Cette vie-là, vécue-là. Le café Pas-Si-loin, à Pantin, devient comme un lieu sacré, pendant tout ce temps, présent et ailleurs. La vie continue et, derrière la vitre, le carrefour, la lumière déclinante — nous étions, nous, dans notre « livre intérieur » (comme l'appelle Proust dans Le Temps retrouvé). À la fin, tous, nous sommes stupéfaits par ce qui vient de se passer (« l'état de l'apparition », dit Marguerite Duras) et Yuika me reproche gentiment de n'avoir pas de « notes » à lui faire. Je lui réponds : « Que veux-tu que je te dise ? C'est excellent. Si Marguerite Duras était là, elle en serait dingue... ». Oui, Marguerite Duras était vraiment là et ça lui plaisait plus que tout. Elle aimait la petite Japonaise d'Okinawa qui jouait L'Amant, j'étais ramené à mon adolescence.

 

Yves-Noël Genod

 

Ce spectacle n'est pas adapté aux personnes de moins de 15 ans

Yves-Noël Genod est né en 1972. Il a toujours joué et mis en scène, notamment en travaillant avec Claude Régy et François Tanguy (Théâtre du Radeau). Depuis la pratique du contact improvisation, il dérive vers la danse avec une collaboration avec Loïc Touzé. En 2003 à l'occasion d'une carte blanche pendant le festival Let's Dance au Lieu Unique à Nantes, Loïc Touzé lui propose de fabriquer son premier spectacle, En attendant Genod qui s'appuie sur le modèle des stand-up anglo-saxons. Les «cartes blanches» s'enchaînent ensuite, spectacles - près de quatre-vingt à ce jour - et performances présentés le plus souvent dans des festivals, des lieux de danse ou des formes hybrides. En 2013, pour la deuxième édition d’Extension Sauvage il a présenté une performance avec Marie-Françoise Mathon, Conversation en attendant.

 

Yuika Hokama est née en 1988 à Okinawa, au Japon. Elle se forme à la danse classique dans son pays natal avant d’intégrer le Conservatoire National Supérieur de Lyon en 2003. Elle en sort diplômée en 2011, s’étant orienté vers la danse contemporaine. En 2015, elle rencontre Yves-Noël Genod et participe 5 spectacles du cycle Leçons de théâtre et de ténèbres au théâtre du Point Du Jour à Lyon. Elle y dira son premier texte : un extrait de L'Amant de Marguerite Duras, en japonais. Elle retrouve Yves-Noël Genod à Paris en 2017 pour ses cours de théâtre Jouer comme Gérard à Pantin. Elle y joue alors son premier texte en français : encore L'Amant.

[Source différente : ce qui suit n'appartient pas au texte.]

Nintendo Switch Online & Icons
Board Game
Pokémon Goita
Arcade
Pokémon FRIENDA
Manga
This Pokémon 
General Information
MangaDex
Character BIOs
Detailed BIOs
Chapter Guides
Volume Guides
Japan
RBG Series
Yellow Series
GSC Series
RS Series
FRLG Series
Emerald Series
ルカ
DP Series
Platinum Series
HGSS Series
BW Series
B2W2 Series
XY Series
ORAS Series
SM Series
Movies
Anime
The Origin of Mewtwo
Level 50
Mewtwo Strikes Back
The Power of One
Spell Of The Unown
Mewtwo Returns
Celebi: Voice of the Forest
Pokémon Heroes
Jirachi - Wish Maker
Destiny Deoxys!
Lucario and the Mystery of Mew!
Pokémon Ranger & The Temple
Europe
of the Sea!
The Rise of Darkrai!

Yves-Noël Genod lui propose d'en faire un solo qu’elle joue en public au début de l'été 2017 au café Pas Si Loin. En 2017 elle joue dans La Beauté contemporaine, le deuxième volet du diptyque sur Marcel Proust d'Yves-Noël Genod. On pourra la retrouver fin juillet au Festival d'Avignon pour Certaines n'avaient jamais vu la mer, de Julie Otsuka, dans une mise en scène de Richard Brunel.